Firefighters started battling the enormous blaze at the Bulla Tip & Quarry, on the corner of Sunbury and Bulla roads, just before 7am.
CFA Commander Ryan Baxter said it took firefighters three hours to contain the blaze.
Fire investigators are yet to determine the cause of the fire.
However Cmd Baxter said it did not appear to be “sinister” and Victoria Police confirmed they are “not involved in this incident at this point”.
Cmd Baxter said the fire had caught onto a large pile of household waste and residential building material.
“The fire itself was above the surface in a pile about 20 metres high and it’s only the first five metres where the fire has taken hold so it’s not sub-surface at all,” Cmd Baxter said.
The burning material was relocated to an open space where firefighters are working to douse any potential hot spots.
Witnesses said the area was nearly blacked out with the smoke.
An advice message has been issued to Bulla, Diggers Rest, Greenvale, Keilor North, Melbourne Airport, Oaklands Junction, Sunbury and Wildwood, with residents within a 5km radius told to keep their windows shut.
Dozens of CFA firefighters attended the scene.
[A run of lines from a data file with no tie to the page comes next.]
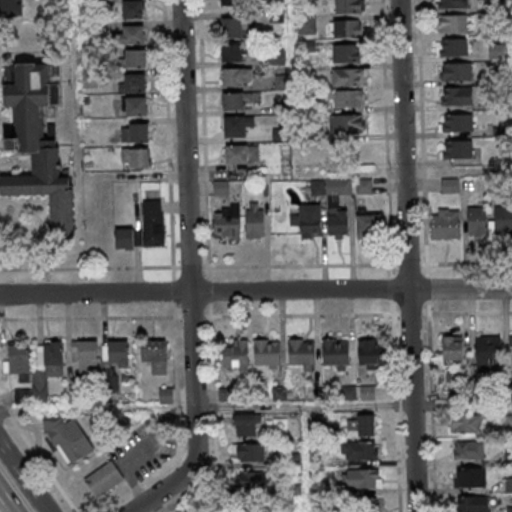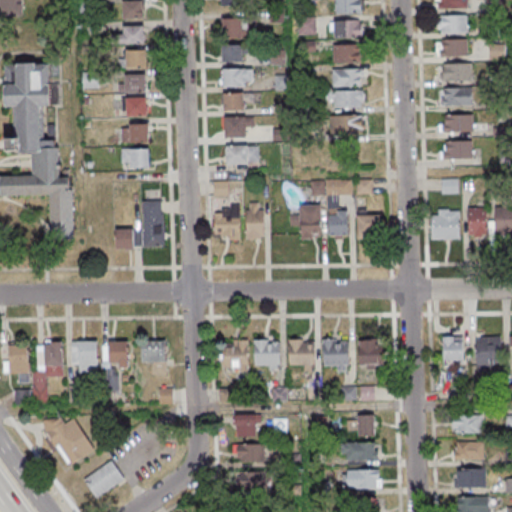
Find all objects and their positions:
road: (414, 0)
building: (229, 2)
building: (453, 4)
building: (347, 6)
building: (11, 8)
building: (132, 9)
building: (453, 24)
building: (306, 26)
building: (232, 28)
building: (347, 29)
building: (133, 34)
road: (510, 35)
building: (453, 48)
building: (231, 52)
road: (289, 52)
building: (346, 53)
building: (497, 53)
building: (136, 57)
building: (455, 71)
building: (237, 76)
building: (348, 77)
building: (132, 82)
building: (457, 95)
building: (345, 98)
building: (233, 100)
building: (136, 105)
building: (456, 122)
building: (236, 125)
building: (346, 125)
building: (135, 132)
road: (75, 143)
building: (37, 144)
building: (34, 145)
building: (457, 149)
building: (242, 154)
building: (135, 157)
road: (457, 172)
building: (255, 219)
building: (502, 219)
building: (308, 220)
building: (153, 222)
building: (226, 222)
building: (337, 222)
building: (477, 222)
building: (368, 225)
building: (445, 225)
building: (124, 238)
road: (405, 256)
road: (194, 267)
road: (189, 271)
road: (256, 292)
road: (501, 313)
road: (195, 317)
road: (392, 345)
building: (511, 347)
building: (453, 349)
building: (301, 351)
building: (336, 351)
building: (266, 352)
building: (488, 352)
building: (370, 353)
building: (116, 354)
building: (154, 355)
building: (235, 356)
building: (84, 357)
building: (18, 360)
building: (47, 365)
road: (205, 408)
road: (429, 413)
building: (466, 423)
building: (245, 424)
building: (361, 424)
building: (69, 440)
building: (468, 449)
building: (359, 450)
building: (250, 452)
road: (38, 458)
road: (306, 459)
road: (24, 477)
building: (470, 477)
building: (103, 479)
building: (254, 479)
building: (363, 479)
road: (5, 504)
building: (472, 504)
A bulldozer was used to smother the blaze from the fire perimeter.
The Environmental Protection Authority has requested the incident controller to provide air monitoring in the area.
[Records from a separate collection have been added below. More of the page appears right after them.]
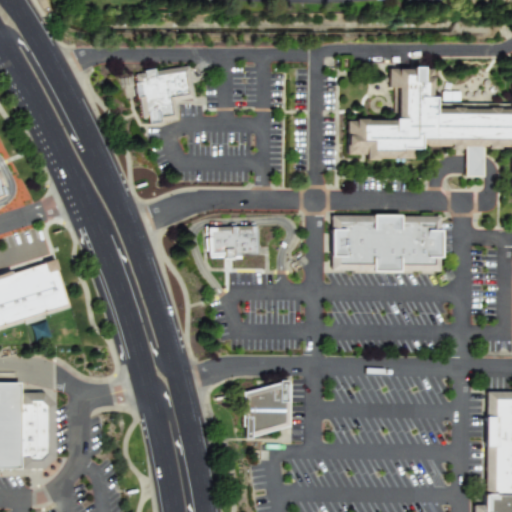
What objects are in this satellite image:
building: (205, 0)
road: (275, 0)
road: (488, 29)
road: (403, 50)
road: (40, 60)
road: (226, 90)
building: (158, 91)
building: (158, 94)
building: (435, 118)
building: (431, 123)
road: (263, 128)
road: (315, 129)
road: (174, 147)
road: (474, 163)
road: (12, 184)
building: (0, 191)
building: (1, 191)
road: (451, 204)
street lamp: (7, 209)
road: (37, 214)
road: (232, 223)
street lamp: (65, 231)
building: (227, 241)
building: (381, 242)
building: (230, 244)
building: (380, 244)
road: (144, 246)
road: (21, 251)
road: (101, 278)
building: (28, 291)
building: (28, 291)
road: (278, 335)
road: (148, 355)
road: (348, 369)
road: (47, 372)
road: (313, 377)
building: (262, 409)
building: (262, 410)
road: (389, 413)
road: (177, 415)
building: (9, 426)
building: (24, 428)
building: (36, 431)
building: (497, 445)
building: (495, 453)
road: (83, 454)
road: (389, 461)
road: (100, 486)
road: (370, 499)
road: (62, 501)
building: (492, 503)
road: (24, 505)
The tip was ordered shut by the Environment Protection Authority in 2018 because of fires on the site, exposed asbestos and waste strewn outside its boundaries.
Australian Recycling Corporation took control of the tip in March this year.
Its control has previously been at the centre of a bitter legal and physical stoush between Melbourne gangland figures Shane Charter and Fedele D’Amico.
In 2017, drug trafficker and Essendon supplements saga figure Charter bought the site for $5 million.
The purchase sparked hostility and court action with prominent underworld identity D’Amico, who also wanted to run it.
Allegations later emerged that Charter and D’Amico fought over the site at a Hungry Jacks restaurant.
Charter, a mate of top Mongol bikie Toby Mitchell, is a body builder and biochemist.
He supplied the supplements used by Essendon players which ultimately plunged the club into crisis.
D’Amico, known as Fred Bear, was investigated over the notorious Tomato Tins ecstasy importation and was the target of a murder plot cooked up by fellow gangsters in that period.
He was well known on race tracks before being banned by authorities.
The Herald Sun has contacted the Bulla Tip & Quarry for comment.
Its website states the tip is under new management and is working with the EPA to restore the facility.
However, the waste stockpiles are yet to be relocated to the new disposal site.
“We have excavated and relocated the waste material that was inappropriately disposed of to temporary stockpiles at our facility as part of the approved clean up works at the site,” it read.
“These temporary stockpiles are covered and are visible from Sunbury Road. We are now continuing with the construction and engineering of our new landfill cell which will comply to EPA Victoria’s design and construction requirements.
“Upon completion of the new cell, we will commence relocating the stockpiles of waste within the approved cell.”